» **Problem to work on**: Output the run of lines that opens with the first line of the material below and closes with the line containing "X003180Y007680D03*", both included, and drop the pictures.

____ Exercise materials

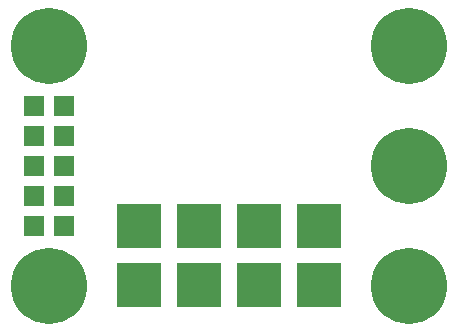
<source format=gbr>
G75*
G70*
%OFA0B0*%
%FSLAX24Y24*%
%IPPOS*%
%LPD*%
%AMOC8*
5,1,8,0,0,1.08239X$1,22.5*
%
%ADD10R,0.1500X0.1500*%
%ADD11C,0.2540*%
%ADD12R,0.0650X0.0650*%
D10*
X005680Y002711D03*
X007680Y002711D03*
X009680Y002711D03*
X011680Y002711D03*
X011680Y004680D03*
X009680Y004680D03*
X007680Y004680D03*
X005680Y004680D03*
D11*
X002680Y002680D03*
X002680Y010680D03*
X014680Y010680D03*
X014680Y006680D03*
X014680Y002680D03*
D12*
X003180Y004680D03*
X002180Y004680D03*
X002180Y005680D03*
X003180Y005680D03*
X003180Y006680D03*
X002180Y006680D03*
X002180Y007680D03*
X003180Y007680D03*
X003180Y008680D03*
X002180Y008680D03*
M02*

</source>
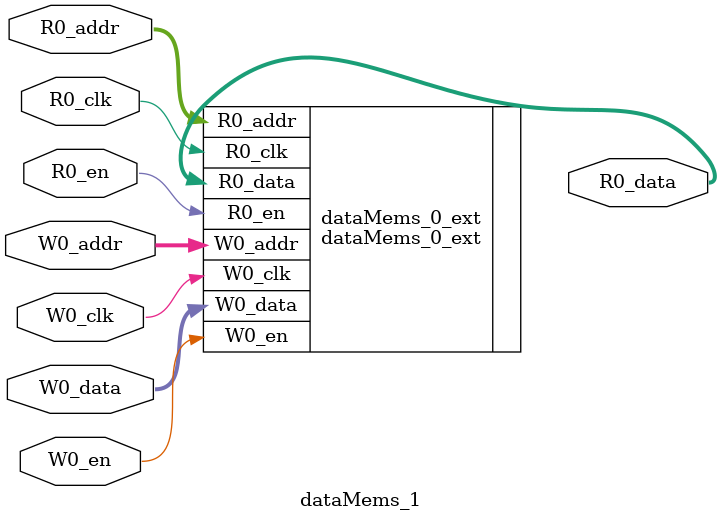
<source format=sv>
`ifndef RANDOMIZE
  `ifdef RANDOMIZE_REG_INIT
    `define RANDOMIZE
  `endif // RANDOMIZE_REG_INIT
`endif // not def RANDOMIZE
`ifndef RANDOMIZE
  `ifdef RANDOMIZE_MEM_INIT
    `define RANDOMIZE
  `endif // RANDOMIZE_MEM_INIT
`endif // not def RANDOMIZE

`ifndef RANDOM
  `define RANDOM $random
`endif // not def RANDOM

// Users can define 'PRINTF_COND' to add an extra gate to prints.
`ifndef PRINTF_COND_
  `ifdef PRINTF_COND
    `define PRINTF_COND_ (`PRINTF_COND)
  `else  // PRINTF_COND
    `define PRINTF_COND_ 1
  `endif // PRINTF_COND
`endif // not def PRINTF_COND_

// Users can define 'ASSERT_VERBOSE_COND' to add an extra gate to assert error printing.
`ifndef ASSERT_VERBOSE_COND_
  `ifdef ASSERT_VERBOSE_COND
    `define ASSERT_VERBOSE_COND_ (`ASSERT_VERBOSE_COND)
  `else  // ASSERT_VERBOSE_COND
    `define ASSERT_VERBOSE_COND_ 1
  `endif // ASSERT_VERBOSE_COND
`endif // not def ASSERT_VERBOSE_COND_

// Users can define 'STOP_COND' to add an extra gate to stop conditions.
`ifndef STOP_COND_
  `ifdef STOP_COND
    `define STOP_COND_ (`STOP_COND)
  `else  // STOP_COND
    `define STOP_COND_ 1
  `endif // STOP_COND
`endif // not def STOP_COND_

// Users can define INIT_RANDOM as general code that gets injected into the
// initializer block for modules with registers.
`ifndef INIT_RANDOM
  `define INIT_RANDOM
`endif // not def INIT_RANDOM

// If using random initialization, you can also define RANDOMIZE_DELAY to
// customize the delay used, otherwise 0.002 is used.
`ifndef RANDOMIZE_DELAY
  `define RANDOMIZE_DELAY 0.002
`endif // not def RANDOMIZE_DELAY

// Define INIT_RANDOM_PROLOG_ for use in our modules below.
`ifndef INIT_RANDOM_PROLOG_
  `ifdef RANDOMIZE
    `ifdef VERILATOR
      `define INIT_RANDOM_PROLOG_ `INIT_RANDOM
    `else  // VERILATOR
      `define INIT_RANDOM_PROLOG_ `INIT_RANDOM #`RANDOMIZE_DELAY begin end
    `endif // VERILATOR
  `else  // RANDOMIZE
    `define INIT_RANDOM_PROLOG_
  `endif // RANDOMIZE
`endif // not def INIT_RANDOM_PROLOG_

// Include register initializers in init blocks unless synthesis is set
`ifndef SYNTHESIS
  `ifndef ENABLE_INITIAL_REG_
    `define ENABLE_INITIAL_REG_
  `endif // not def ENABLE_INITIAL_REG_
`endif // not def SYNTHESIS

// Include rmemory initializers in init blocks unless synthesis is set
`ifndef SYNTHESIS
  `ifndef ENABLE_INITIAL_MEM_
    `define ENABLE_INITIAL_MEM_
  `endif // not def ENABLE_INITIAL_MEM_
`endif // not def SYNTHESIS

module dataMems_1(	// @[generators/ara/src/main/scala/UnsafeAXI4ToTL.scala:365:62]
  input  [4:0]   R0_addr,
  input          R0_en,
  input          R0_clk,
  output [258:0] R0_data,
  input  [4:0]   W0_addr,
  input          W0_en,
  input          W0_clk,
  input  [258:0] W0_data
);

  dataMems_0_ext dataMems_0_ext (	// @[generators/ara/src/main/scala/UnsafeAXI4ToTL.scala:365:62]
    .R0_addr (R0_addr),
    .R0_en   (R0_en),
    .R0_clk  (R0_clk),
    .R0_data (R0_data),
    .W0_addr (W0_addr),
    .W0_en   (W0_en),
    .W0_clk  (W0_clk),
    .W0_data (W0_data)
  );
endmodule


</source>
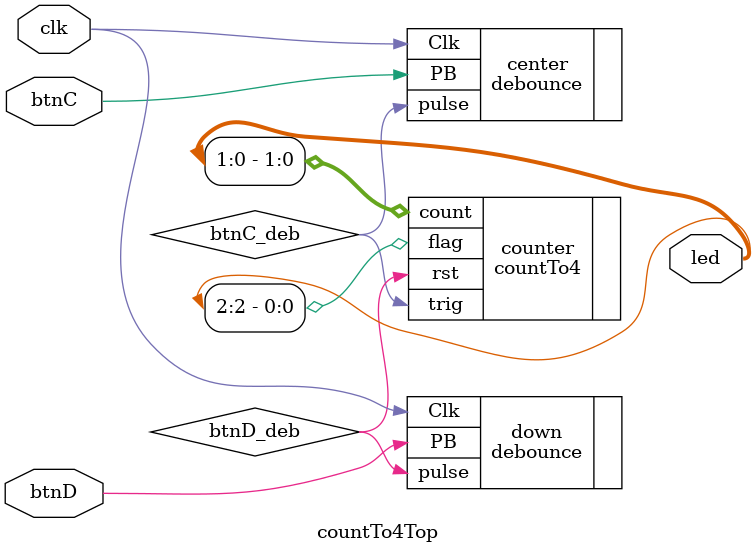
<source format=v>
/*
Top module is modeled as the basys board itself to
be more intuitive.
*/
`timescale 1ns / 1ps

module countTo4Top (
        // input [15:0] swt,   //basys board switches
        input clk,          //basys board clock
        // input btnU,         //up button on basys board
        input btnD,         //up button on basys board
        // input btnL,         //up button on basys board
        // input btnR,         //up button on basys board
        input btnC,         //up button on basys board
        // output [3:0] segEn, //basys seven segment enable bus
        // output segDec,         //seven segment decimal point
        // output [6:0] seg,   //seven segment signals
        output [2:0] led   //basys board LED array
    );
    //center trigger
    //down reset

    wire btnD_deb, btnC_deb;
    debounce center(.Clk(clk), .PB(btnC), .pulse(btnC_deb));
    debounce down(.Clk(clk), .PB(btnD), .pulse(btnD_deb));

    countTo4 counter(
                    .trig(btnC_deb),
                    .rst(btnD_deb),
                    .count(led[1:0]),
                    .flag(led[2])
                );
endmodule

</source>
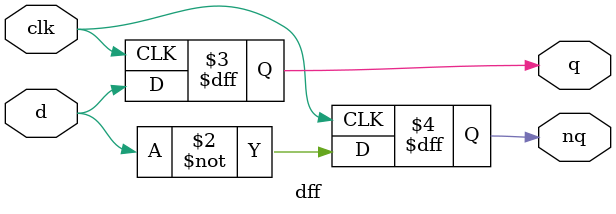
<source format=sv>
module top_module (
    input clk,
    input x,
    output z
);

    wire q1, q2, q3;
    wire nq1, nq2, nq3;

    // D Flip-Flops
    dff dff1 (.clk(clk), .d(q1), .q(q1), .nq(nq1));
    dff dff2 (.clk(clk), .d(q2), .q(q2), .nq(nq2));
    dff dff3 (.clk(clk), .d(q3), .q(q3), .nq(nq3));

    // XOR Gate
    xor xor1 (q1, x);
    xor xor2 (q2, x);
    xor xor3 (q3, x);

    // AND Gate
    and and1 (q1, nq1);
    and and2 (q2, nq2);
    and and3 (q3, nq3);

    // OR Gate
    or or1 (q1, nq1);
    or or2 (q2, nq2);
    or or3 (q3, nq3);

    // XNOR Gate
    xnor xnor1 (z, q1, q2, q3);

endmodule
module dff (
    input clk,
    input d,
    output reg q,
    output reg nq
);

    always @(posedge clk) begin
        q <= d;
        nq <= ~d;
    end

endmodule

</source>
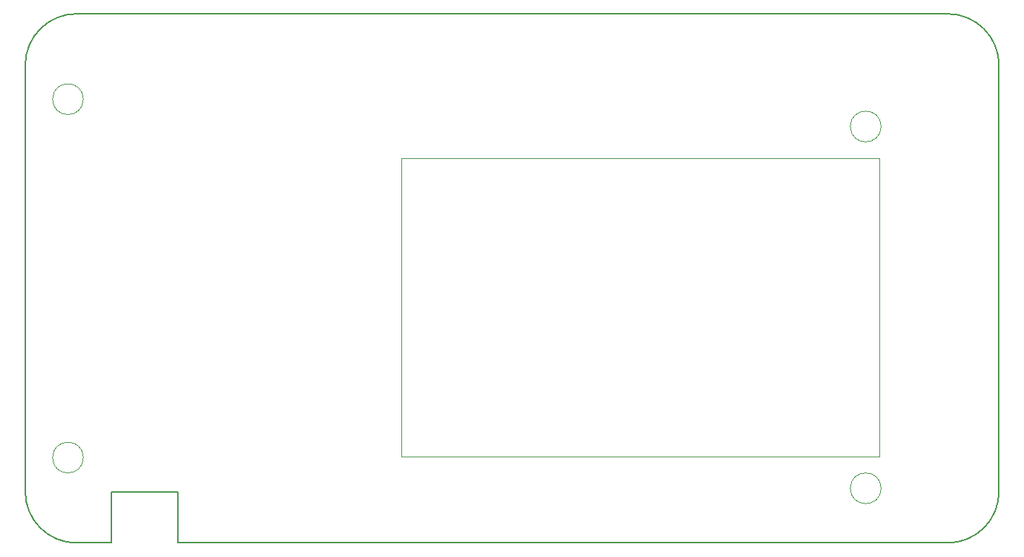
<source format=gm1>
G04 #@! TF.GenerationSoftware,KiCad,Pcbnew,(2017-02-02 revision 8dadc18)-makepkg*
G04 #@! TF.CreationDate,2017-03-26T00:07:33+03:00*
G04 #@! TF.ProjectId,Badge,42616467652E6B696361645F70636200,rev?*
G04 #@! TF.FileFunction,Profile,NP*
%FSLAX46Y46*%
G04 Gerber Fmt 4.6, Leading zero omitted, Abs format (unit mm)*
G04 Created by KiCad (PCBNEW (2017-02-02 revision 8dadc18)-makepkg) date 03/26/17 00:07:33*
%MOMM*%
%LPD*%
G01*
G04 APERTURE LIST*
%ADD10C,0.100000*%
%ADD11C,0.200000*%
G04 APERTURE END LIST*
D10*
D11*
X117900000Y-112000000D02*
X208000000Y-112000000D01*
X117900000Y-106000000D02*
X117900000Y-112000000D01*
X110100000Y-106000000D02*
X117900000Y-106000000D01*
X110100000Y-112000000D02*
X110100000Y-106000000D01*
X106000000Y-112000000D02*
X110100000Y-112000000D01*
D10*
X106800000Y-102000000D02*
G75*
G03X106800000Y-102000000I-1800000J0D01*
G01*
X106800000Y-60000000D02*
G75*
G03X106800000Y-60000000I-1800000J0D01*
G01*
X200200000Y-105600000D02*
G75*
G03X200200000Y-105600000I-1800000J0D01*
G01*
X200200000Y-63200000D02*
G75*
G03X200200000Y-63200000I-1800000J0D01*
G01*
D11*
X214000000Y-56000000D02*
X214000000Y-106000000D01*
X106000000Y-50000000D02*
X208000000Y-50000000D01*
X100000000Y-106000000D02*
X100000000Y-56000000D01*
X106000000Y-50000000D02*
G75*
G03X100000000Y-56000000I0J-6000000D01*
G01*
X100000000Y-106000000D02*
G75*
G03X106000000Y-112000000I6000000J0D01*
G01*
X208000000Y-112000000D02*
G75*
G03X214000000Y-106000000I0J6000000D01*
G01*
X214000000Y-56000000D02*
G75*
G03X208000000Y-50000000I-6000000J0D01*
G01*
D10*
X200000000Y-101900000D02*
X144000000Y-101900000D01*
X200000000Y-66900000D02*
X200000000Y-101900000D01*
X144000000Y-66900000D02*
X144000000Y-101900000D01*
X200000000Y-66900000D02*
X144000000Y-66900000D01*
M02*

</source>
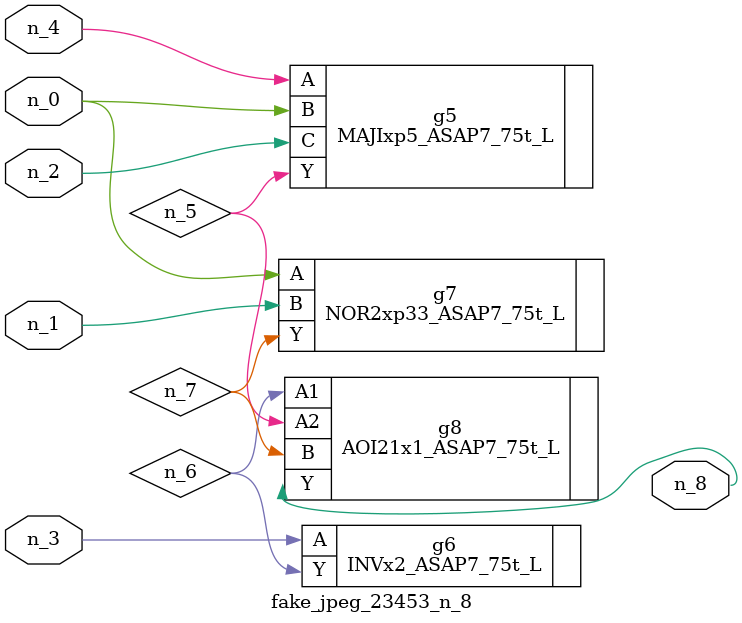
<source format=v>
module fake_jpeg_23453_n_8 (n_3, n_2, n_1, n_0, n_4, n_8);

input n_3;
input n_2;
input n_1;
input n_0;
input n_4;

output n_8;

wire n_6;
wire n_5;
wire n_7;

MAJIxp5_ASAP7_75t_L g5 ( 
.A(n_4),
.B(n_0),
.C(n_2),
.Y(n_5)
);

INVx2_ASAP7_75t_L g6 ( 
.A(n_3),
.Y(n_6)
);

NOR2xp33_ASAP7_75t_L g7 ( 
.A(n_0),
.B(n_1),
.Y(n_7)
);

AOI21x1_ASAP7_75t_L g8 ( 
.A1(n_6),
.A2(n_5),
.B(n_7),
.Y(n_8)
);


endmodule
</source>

________

» **Response to this exercise**:
<source format=gbr>
G75*
G70*
%OFA0B0*%
%FSLAX24Y24*%
%IPPOS*%
%LPD*%
%AMOC8*
5,1,8,0,0,1.08239X$1,22.5*
%
%ADD10R,0.1500X0.1500*%
%ADD11C,0.2540*%
%ADD12R,0.0650X0.0650*%
D10*
X005680Y002711D03*
X007680Y002711D03*
X009680Y002711D03*
X011680Y002711D03*
X011680Y004680D03*
X009680Y004680D03*
X007680Y004680D03*
X005680Y004680D03*
D11*
X002680Y002680D03*
X002680Y010680D03*
X014680Y010680D03*
X014680Y006680D03*
X014680Y002680D03*
D12*
X003180Y004680D03*
X002180Y004680D03*
X002180Y005680D03*
X003180Y005680D03*
X003180Y006680D03*
X002180Y006680D03*
X002180Y007680D03*
X003180Y007680D03*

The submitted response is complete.